Bij komkommerkruid kunnen alleen hommels op deze manier het stuifmeel uit de helmhokjes krijgen. De vallende
korrels plakken aan hun elektrostatisch geladen lijf. Vervolgens kunnen zij met hun poten het stuifmeel
verzamelen in hun korfjes. Een hommel neemt ook sneller genoegen met stuifmeel als er geen nectar aanwezig
is. Ook verlaat een hommel niet zo gauw de kasruimte, in tegenstelling tot een bij.
Hommels zijn over het algemeen niet zo efficiënt als bijen als het gaat om het bestuiven van bloemen. De
volkeren zijn aanmerkelijk kleiner en hommels eten ook stuifmeel van onrijpe bloemen waardoor deze niet goed
bestoven worden. Wanneer de nectar te diep in een bloem verborgen is bijt de hommel een gaatje in de zijkant
van de bloemkroon om zo bij de nectar te kunnen komen. Het openknippen van bloemen heeft een negatieve
impact op de bloem, omdat de hommel de bloem beschadigt of soms zelfs vernietigd. Bovendien komt de
hommel met zijn lichaam niet altijd langs de meeldraden, zodat de bloem niet goed wordt bestoven. De
plantensoorten waarbij dit voorkomt zijn smeerwortel, rode klaver, grote ratelaar, holwortel, hengel en dopheide.

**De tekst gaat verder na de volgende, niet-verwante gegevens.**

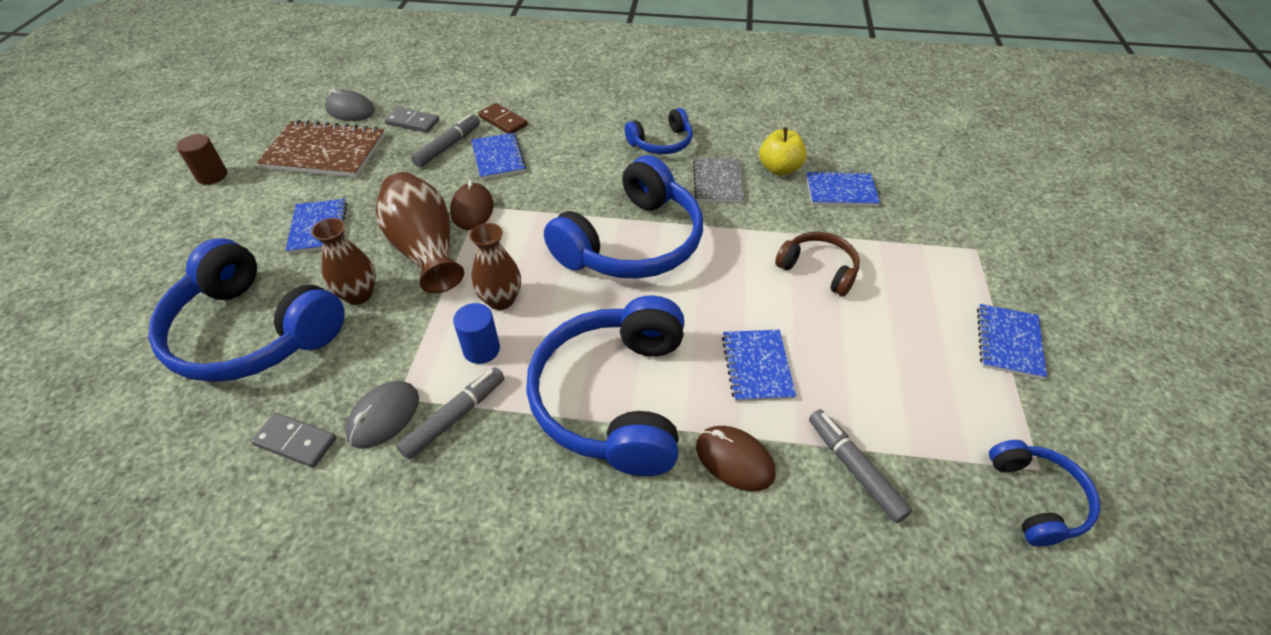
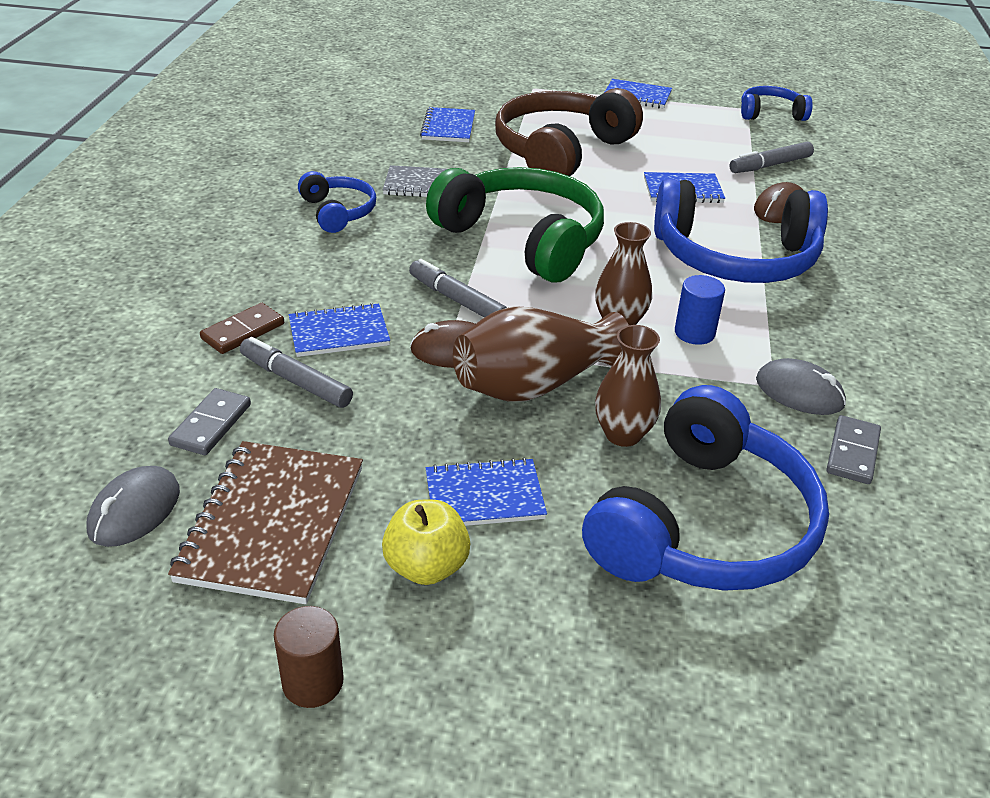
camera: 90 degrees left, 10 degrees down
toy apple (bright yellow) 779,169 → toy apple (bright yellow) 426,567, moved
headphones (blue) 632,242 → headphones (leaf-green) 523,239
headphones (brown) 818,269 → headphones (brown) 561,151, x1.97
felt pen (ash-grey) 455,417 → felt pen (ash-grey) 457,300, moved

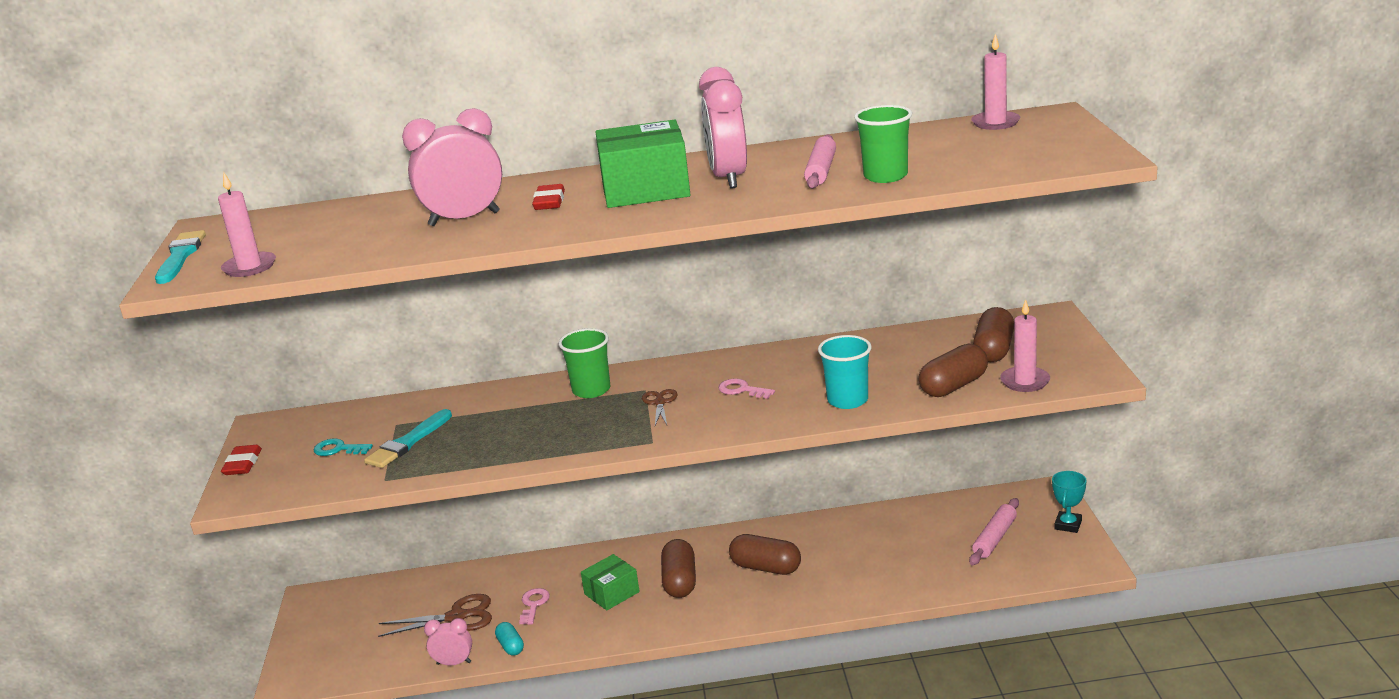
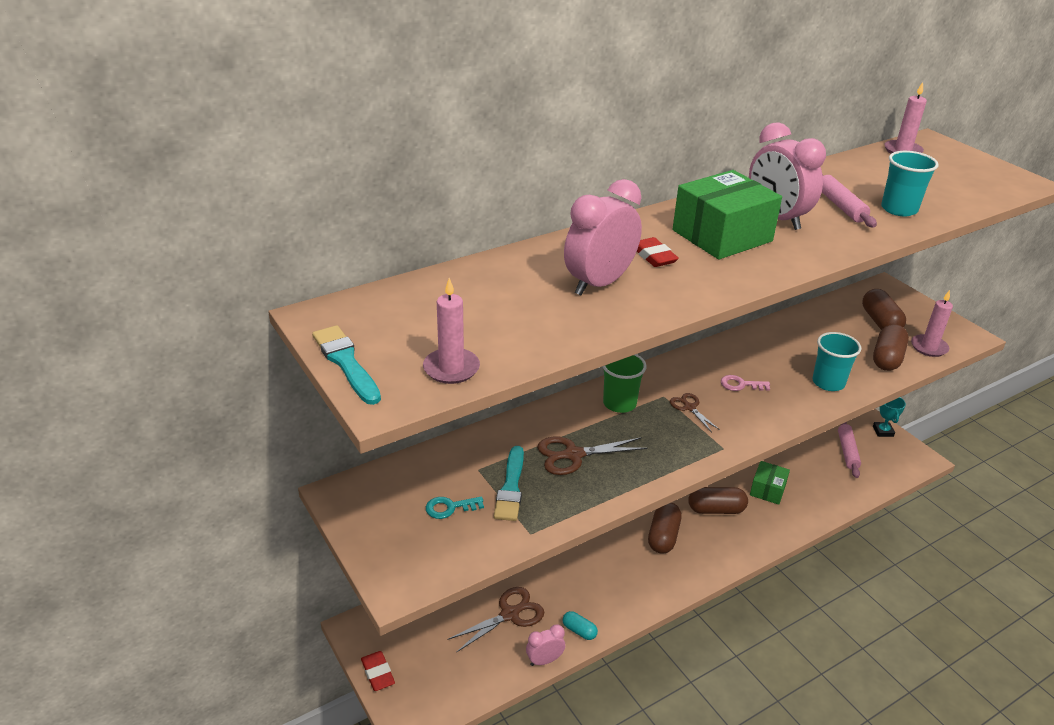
camera: 30 degrees left, 10 degrees up
tumbler (leaf-green) 885,176 → tumbler (turquoise) 899,209
pencil eraser (red) 243,464 → pencil eraser (red) 378,673, moved
pill (brown) 680,581 → pill (brown) 663,536, 45 degrees clockwise
box (leaf-green) 611,593 → box (leaf-green) 767,490, moved
key (rosy) 534,604 → -
- → pair of scissors (brown) 573,455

Ook van de houtbijen uit het geslacht Xylocopa is bekend dat ze bloemen openknippen als ze niet op de
gebruikelijke manier bij de nectar kunnen komen.
Daarnaast zijn bijen in staat om hun soortgenoten kenbaar te maken waar veel rijpe bloemen bloeien, hommels
kennen deze vorm van communicatie niet.
Dracht voor: groefbij
Groefbijen is de nederlandse benaming voor twee geslachten behorend tot de subfamilie Halictinae: Halictus en
Lasioglossum. Van het eerste geslacht komen er in Nederland 11 en van het tweede komen er 42 soorten voor.
Uiterlijk: De naam komt van de groef die bij de vrouwelijke exemplaren over het midden van de laatste
achterlijfsplaat loopt. Het geslacht Halictus heeft aan het einde van de segmenten duidelijke banden. De
Lasioglossum heeft aan de basis van de segmenten meer of minder duidelijke haarbandjes of vlekken. Het
einddeel van een plaat heeft alleen een rij borstelhaartjes. Net zoals bij de Halictus is ook de basale ader bij de
Lasioglossum sterk gebogen. Groefbijen hebben een kleine angel.
Voorkomen: Halictus komt over de hele wereld voor en er zijn er al meer dan 2450 soorten beschreven. In
Europa komen de meeste soorten rond het Middellandse zeegebied voor. Nestgelegenheid is altijd in de grond:
zand, leem of losswandjes of -glooiingen. Vaak alleen, soms in kolonie, veelvuldig met een vertakte broedkamer
(soms raatvormig). Het plantenbezoek is heel divers: van composieten tot lipbloemen, maar ook rozen- of
wilgenfamilie. Vrouwtjes groefbijen bereiken voor bijen een hoge leeftijd.